Bernapas adalah fungsi otomatis yang sering kita anggap remeh, namun di baliknya ada satu otot yang bekerja tanpa henti: Diafragma. Otot berbentuk kubah yang terletak di bawah paru-paru ini adalah pemain utama dalam setiap tarikan dan hembusan napas. Tanpa kerja keras yang efisien, proses pertukaran oksigen dan karbon dioksida di dalam tubuh tidak akan dapat berlangsung secara optimal, memengaruhi seluruh fungsi kehidupan.
Secara anatomis, Diafragma berfungsi sebagai pembatas antara rongga dada (thoracic cavity) dan rongga perut (abdominal cavity). Struktur ini memiliki peran ganda: sebagai otot utama pernapasan dan sebagai penopang organ-organ penting. Gerakannya yang ritmis dan involunter memastikan bahwa proses bernapas terjadi secara konsisten, bahkan saat kita tidur atau tidak menyadarinya.
Mekanisme pernapasan dimulai saat Diafragma berkontraksi.

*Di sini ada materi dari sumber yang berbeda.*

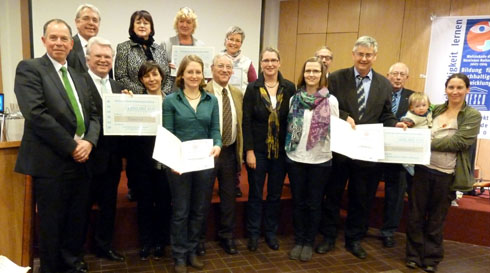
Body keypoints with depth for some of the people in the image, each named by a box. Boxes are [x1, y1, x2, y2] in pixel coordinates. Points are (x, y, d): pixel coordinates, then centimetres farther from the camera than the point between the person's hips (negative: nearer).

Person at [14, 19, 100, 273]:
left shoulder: (79, 77, 16)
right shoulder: (29, 68, -4)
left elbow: (93, 115, 11)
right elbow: (36, 114, -16)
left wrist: (89, 142, -8)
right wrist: (71, 146, -15)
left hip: (81, 161, 6)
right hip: (50, 163, -6)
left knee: (77, 223, 15)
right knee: (51, 225, 7)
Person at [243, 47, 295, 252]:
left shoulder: (289, 88, 2)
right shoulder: (252, 88, -3)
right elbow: (246, 121, -6)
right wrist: (249, 150, -12)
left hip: (281, 150, 2)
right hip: (258, 149, -1)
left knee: (275, 194, 12)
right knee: (255, 193, 8)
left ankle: (271, 233, 28)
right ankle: (253, 234, 23)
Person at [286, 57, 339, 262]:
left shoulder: (331, 101, -3)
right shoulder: (294, 98, 2)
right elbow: (289, 126, 6)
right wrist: (288, 147, 0)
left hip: (320, 159, -1)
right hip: (295, 158, 2)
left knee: (314, 203, 11)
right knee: (298, 202, 12)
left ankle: (309, 242, 27)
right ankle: (298, 241, 27)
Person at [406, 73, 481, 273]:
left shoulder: (472, 116, -2)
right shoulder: (435, 110, 10)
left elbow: (458, 142, -15)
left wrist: (429, 143, -19)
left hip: (446, 175, -3)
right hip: (423, 169, 3)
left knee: (436, 219, 10)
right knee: (416, 215, 8)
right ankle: (414, 255, 23)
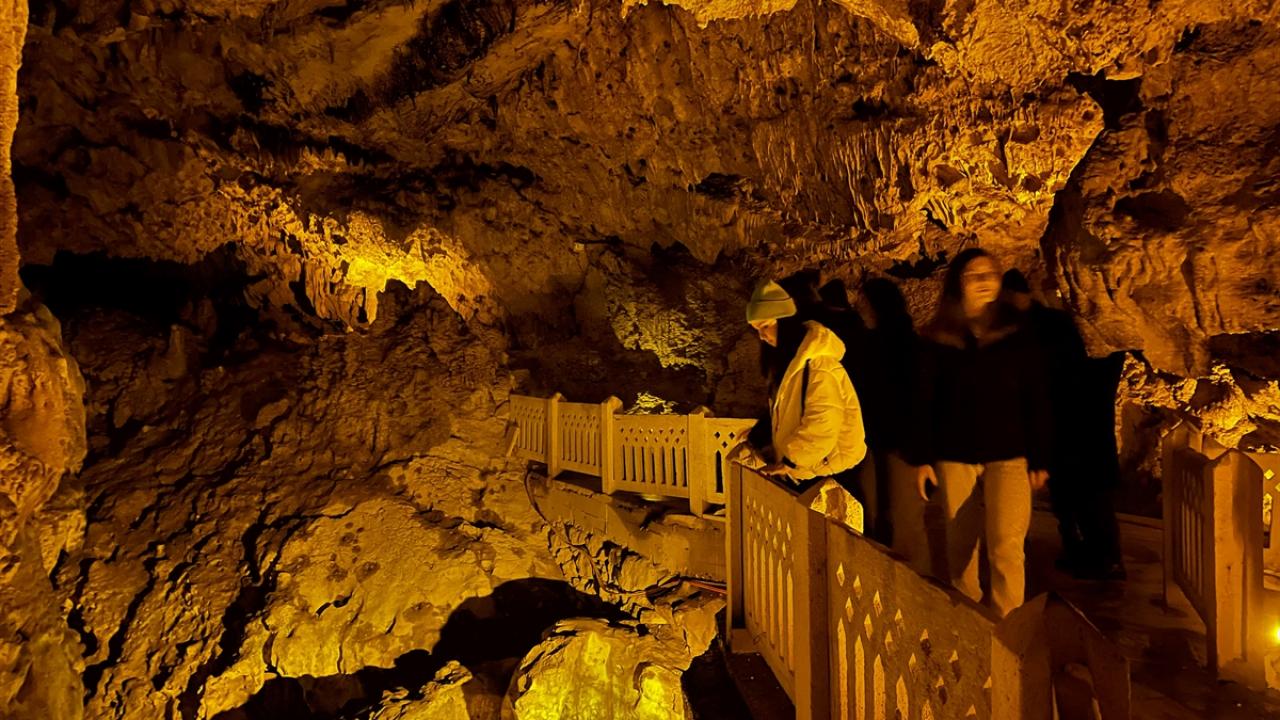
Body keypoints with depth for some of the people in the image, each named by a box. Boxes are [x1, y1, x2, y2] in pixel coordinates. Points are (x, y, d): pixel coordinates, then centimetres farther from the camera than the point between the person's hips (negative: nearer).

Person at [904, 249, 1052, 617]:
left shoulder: (1017, 337, 1)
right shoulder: (936, 342, 1)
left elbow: (1036, 402, 3)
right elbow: (923, 404, 2)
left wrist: (1039, 459, 2)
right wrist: (921, 459, -1)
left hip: (1008, 457, -1)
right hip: (954, 459, 1)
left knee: (1006, 547, -11)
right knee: (960, 549, 9)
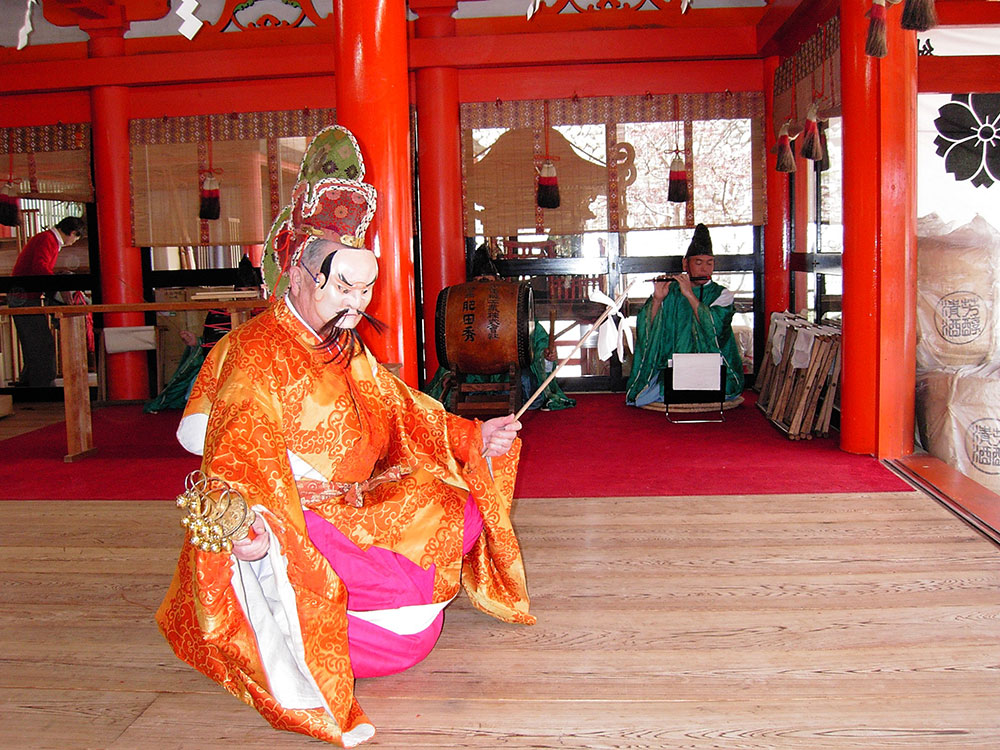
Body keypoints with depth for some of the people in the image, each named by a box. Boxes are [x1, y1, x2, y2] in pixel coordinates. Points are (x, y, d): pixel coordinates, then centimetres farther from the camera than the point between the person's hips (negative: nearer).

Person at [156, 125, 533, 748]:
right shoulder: (257, 354, -17)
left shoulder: (349, 352, 12)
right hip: (287, 523, -8)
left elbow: (406, 418, 15)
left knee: (461, 518, -2)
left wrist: (475, 440, 1)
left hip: (354, 510, 9)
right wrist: (249, 516, -55)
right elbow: (241, 447, -34)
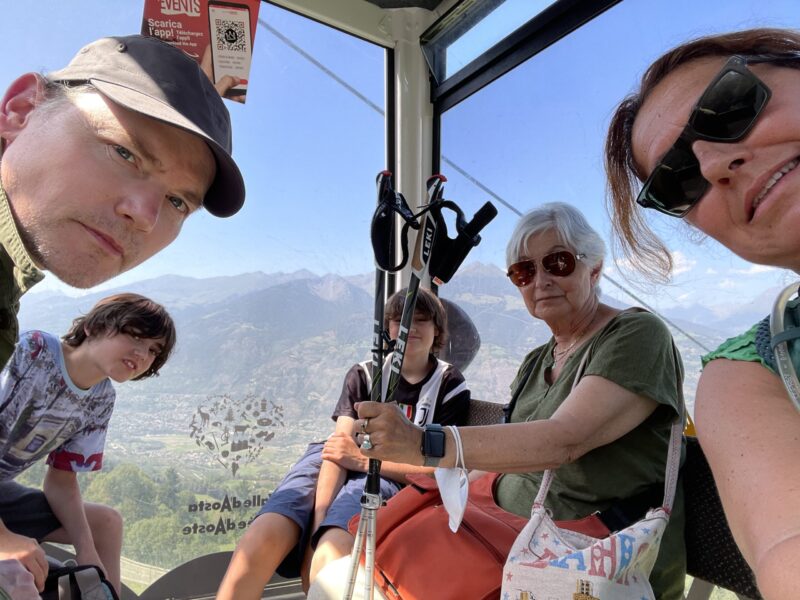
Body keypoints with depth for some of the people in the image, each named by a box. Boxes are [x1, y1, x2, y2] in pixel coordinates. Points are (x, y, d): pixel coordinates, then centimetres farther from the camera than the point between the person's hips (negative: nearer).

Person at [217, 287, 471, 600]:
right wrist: (318, 522, -20)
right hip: (334, 467, 3)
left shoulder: (450, 386, 5)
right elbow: (339, 446, -4)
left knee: (330, 557, -35)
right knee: (264, 536, -28)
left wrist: (363, 460, -14)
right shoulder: (363, 375, 10)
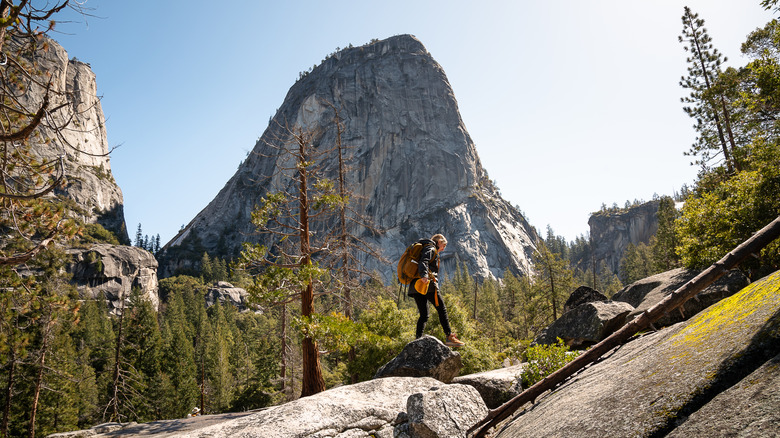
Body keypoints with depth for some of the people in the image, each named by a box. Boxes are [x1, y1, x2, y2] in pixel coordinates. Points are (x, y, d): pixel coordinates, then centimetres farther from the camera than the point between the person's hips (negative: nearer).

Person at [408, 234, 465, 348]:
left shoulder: (426, 248, 30)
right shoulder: (431, 249, 1)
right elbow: (423, 262, -18)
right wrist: (424, 275, -34)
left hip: (416, 287, 9)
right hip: (427, 283, -9)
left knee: (423, 315, 7)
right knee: (442, 309, -4)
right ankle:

Kontraksi ini menyebabkan otot menjadi rata dan bergerak ke bawah. Pergerakan ke bawah ini menciptakan ruang hampa di rongga dada, yang menyebabkan paru-paru mengembang dan menarik udara masuk—proses yang kita kenal sebagai inhalasi atau menarik napas. Ini adalah aksi pendorong utama di balik setiap napas.
Sebaliknya, saat terjadi ekshalasi atau menghembuskan napas, Diafragma akan rileks dan kembali ke bentuk kubahnya semula. Gerakan ke atas ini menekan paru-paru, memaksa udara yang mengandung karbon dioksida keluar dari tubuh. Pada pernapasan normal, proses ekshalasi ini bersifat pasif, hanya mengandalkan elastisitas alami dari paru-paru dan rongga dada.
Pentingnya Diafragma tidak hanya terbatas pada fungsi biologis. Otot ini juga sangat vital dalam teknik vokal dan relaksasi. Teknik pernapasan perut, yang melatih Diafragma untuk bergerak secara penuh, digunakan oleh penyanyi, pembicara, dan terapis yoga. Pernapasan diafragma yang dalam dikenal dapat menurunkan detak jantung dan mengurangi tingkat stres.
Gangguan pada Diafragma dapat berdampak serius pada kesehatan pernapasan. Contohnya, cegukan terjadi ketika otot ini mengalami kontraksi involunter atau kejang. Selain itu, cedera pada saraf frenikus, yang mengontrol Diafragma, dapat menyebabkan kelumpuhan otot, yang berakibat fatal karena tubuh kehilangan kemampuan untuk menarik napas secara efektif.
Melatih Diafragma adalah cara mudah untuk meningkatkan kapasitas paru-paru dan efisiensi pernapasan. Latihan pernapasan perut secara teratur dapat memperkuat otot ini, memungkinkan pengambilan oksigen yang lebih besar dengan usaha yang lebih sedikit. Peningkatan efisiensi ini bermanfaat besar bagi atlet dan penderita masalah pernapasan kronis.